Au premier abord, Aqa Rida trouva Andrinople agréable mais le climat très froid. Il remarque que pour des gens habitués, comme eux, au climat chaud de l’Irak, le climat froid de Roumélie est éprouvant, surtout qu’en cette première année où l’hiver fut exceptionnellement sévère, ils manquaient de vêtements appropriés.

À leur arrivée, les voyageurs s’entassèrent dans un caravansérail appelé Khan-i-’Arab au confort réduit. Baha’u’llah y resta trois nuits. Puis on trouva, pour lui et sa famille, une maison dans le quartier Muradiyyih, bâti autour de la mosquée Muradiyyih élevée par le sultan Murad II, au nord-est de la ville. Ashchi se souvient qu’elle était en hauteur avec une belle vue sur tout Andrinople. Les autres restèrent à l’auberge où leurs repas étaient servis, en provenance de la maison de Baha’u’llah. Ashchi raconte, lui aussi, la sévérité de cet hiver-là. Il avait vu sur la route entre Constantinople et Andrinople plusieurs personnes mortes de froid. Le bruit courait à Andrinople qu’on n’avait pas vu un hiver aussi froid depuis quarante ans et il y eut des chutes de neige même au coeur du printemps. Les bains publics fermèrent pendant plusieurs jours et les sources se tarirent, bloquées par une épaisseur de glace telle que les gens durent allumer de grands feux au-dessus d’elles et l’on attendit longtemps avant que l’eau recommence à couler. Même dans la chambre de Baha’u’llah, en dépit du réchaud, une carafe d’eau gela dans la nuit. On ne peut pas douter des souffrances de Baha’u’llah et de ses gens qui manquaient de tout.

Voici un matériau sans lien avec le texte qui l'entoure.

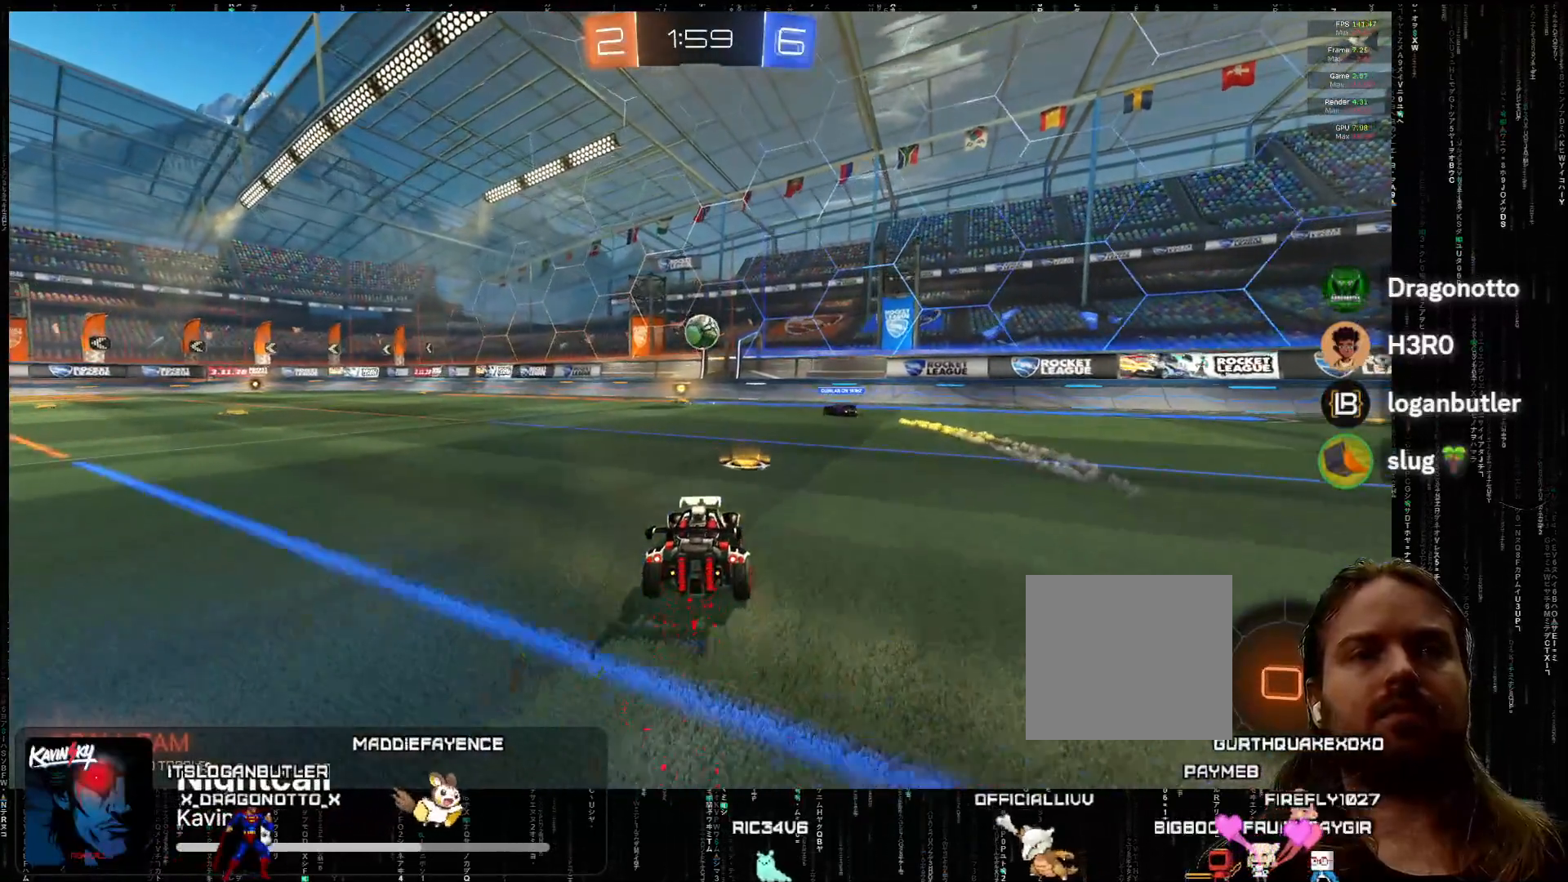
{"buttons": ["A", "R2"], "left_stick": "up", "events": [[400, "X", "down"], [400, "left_stick", "up"], [467, "X", "up"]]}
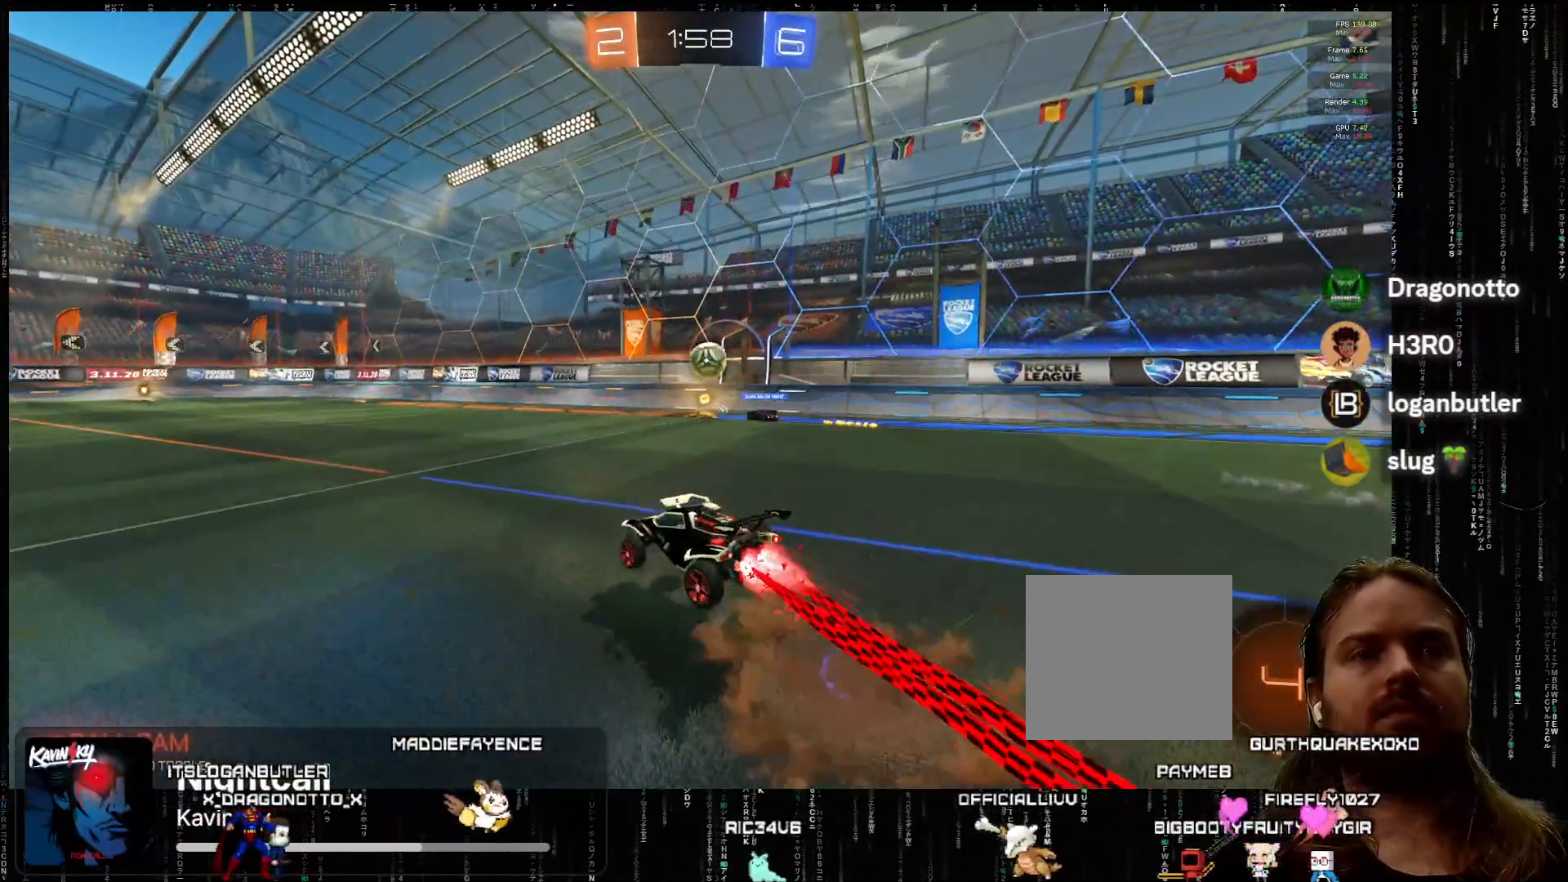
{"buttons": ["Y", "R2"], "left_stick": "center", "events": [[33, "X", "down"], [167, "X", "up"], [167, "left_stick", "center"], [233, "A", "up"], [500, "Y", "down"]]}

Après un bref séjour dans la résidence du quartier Muradiyyih qui était trop petite, on trouva pour Baha’u’llah une autre maison plus spacieuse dans le même quartier, proche de la Takyih des Mawlavis*. Ceux qui étaient restés dans le caravansérail s’installèrent dans la première résidence libérée par Baha’u’llah. Jouxtant la seconde résidence, une troisième maison fut louée pour Aqay-i-Kalim, Mirza Yahya et leurs familles. Aqa Rida remarque que toutes ces maisons étaient vieilles, ouvertes à tout vent et mal construites. Se protéger du froid fut un problème permanent.

* [nota: Lieu de réunion des membres d'un ordre de mystiques, qui a son origine chez le grand poète soufi Jalali'd-Din-i-Rumi. Il est adjacent à la mosquée Muradiyyih.]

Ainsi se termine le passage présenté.